SDG15: How carbon offsets are protecting forests - and changing lives

clock • 4 min read

Corporate investment in carbon offsets is helping to fund a project in West Africa that is delivering on multiple Sustainable Development Goals through its protection of precious forest habitats and its services for local communities

The Upper Guinean Forest of West Africa is one of only three forested biodiversity hotspots in Africa. Until the end of the 19th century it covered most of Sierra Leone, Liberia, South-East Guinea, Southern Ivory Coast and South-West Ghana, but less than a fifth of this rainforest remains today.

The Greater Gola Landscape, straddling the Sierra Leone-Liberia border comprises the largest remnant of this critical ecosystem - over 350,000 hectares in a mosaic of protected areas, community forests, and smallholders' agricultural lands.

It is a crucial hub for biodiversity, home to the critically-endangered Western chimpanzee and pygmy hippo, along with 47 other larger mammal species, 327 bird species, and 650 endemic plant species. But like so many rainforest around the world it remains under threat on multiple fronts.

ClimateCare, an Oxford-based carbon offset provider, works with a joint venture between the RSPB, the Sierra Leone government, and the Conservation Society of Sierra Leone to help address some of the environmental challenges faced by this hiugh value habitat. The organisation works with forest edge communities, helping to create alternative livelihoods to using the forest for timber, with ClimateCare's clients helping to fund the group.

"The local communities have traditionally grown cocoa as a cash crop, so we're working with farmers to increase the productivity of the trees through better farming techniques and we're also teaching people about agroforestry," says Tom Morton, ClimateCare director. "This involves them growing other crops between the cocoa trees, such as pineapples, bananas and maize. It's a much more holistic system that can increase yields and revenues for farmers."

Agricultural outreach workers also focus on improving the quality of the cocoa crop, simply by measuring the moisture content of the beans and sending them back to be dried for longer if they are too wet. "This creates a more consistent, premium product and it is one that is traceable, enabling the farmers to sell some of their crop directly to chocolate makers, enabling them to increase their incomes," Morton adds.

The project has helped communities further diversify their incomes by growing rice, and it has also set up a savings and loan programme that has enabled local people - many of them women - to borrow small amounts to set up their own businesses. "One woman went to Freetown (the capital of Sierra Leone) and bought a load of hair and beauty products, which she was able to sell in her community," recalls Morton. "Another did the same thing with shoes. These opportunities were not there previously, particularly for women."

No one initiative on its own is a silver bullet but this holistic approach to engaging communities and increasing prosperity is all aimed at avoiding deforestation and therefore generating carbon credits that are sold to companies looking to offset their emissions or those of their customers. 

All of these activities are aimed at protecting the forest rather than cutting it down for timber. "We do a lot of education about the benefits of trees being left standing, such as their role in rainfall patterns," Morton points out. "And we talk about the benefits of not eating bush meat, which means more animals, which in turn means more tourists and more employment.

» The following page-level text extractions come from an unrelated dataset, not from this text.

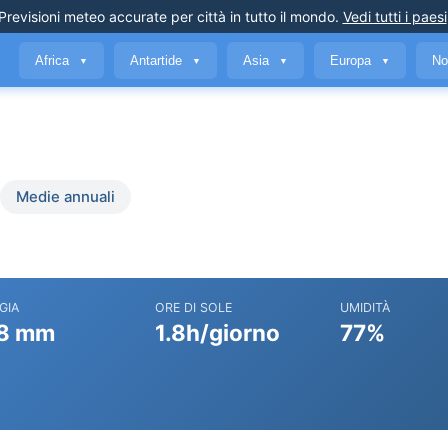
Previsioni meteo accurate
per città in tutto il mondo
.
Vedi tutti i paesi
Africa
Antartide
Asia
Europa
No
▼
▼
▼
▼
Medie annuali
GIA
ORE DI SOLE
UMIDITÀ
8 mm
1.8h/giorno
77%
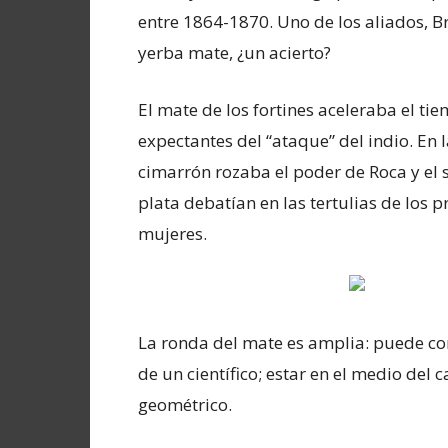
entre 1864-1870. Uno de los aliados, Br
yerba mate, ¿un acierto?
El mate de los fortines aceleraba el ti
expectantes del “ataque” del indio. En 
cimarrón rozaba el poder de Roca y el
plata debatían en las tertulias de los 
mujeres.
La ronda del mate es amplia: puede co
de un científico; estar en el medio de
geométrico.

We're also working on setting up a ranger team to monitor the wildlife and look out for snares."

The project addresses a number of aspects of SDG15, including Target 15.2 to "promote the implementation of sustainable management of all types of forests, halt deforestation, restore degraded forests and substantially increase afforestation and reforestation globally"; target 15.5, which promises to "take urgent and significant action to reduce the degradation of natural habitats, halt the loss of biodiversity and, by 2020, protect and prevent the extinction of threatened species"; target 15.7 to "take urgent action to end poaching and trafficking of protected species of flora and fauna and address both demand and supply of illegal wildlife products", thanks to its training of rangers; and target 15.9 to ensure that "by 2020, integrate ecosystem and biodiversity values into national and local planning, development processes, poverty reduction strategies and accounts". 

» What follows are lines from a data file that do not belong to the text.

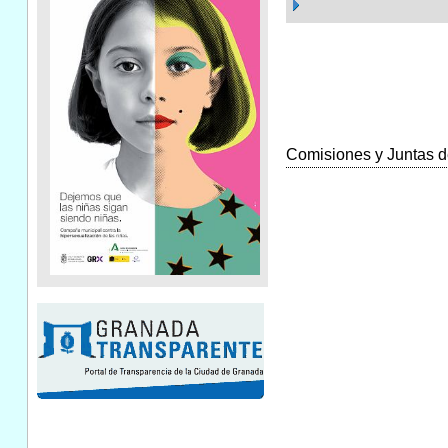
Comisiones y Juntas de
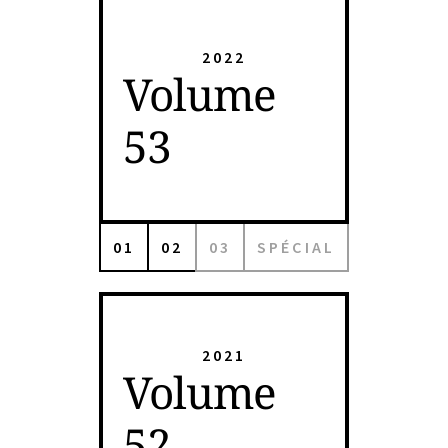
2022
Volume
53
01
02
03
SPÉCIAL
2021
Volume
52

But, given the interconnections between the SDGs, it also helps contribute to a number of other goals, including SDG1 on No Poverty, SDG 5 on Gender Equality, SDG8 on Decent Work and Economic Growth, and SDG13 on Climate Action.

At the same time, the project, which reduces global carbon emissions by half a million tonnes of CO2e annually, also plays an important role in the rebuilding of lives after over a decade of civil war and, more recently, the worst ever recorded outbreak of Ebola.

"Not every ton of emissions reductions is the same," Morton says. "Here, you're paying for emissions reductions but there are a host of other environmental and social benefits as well."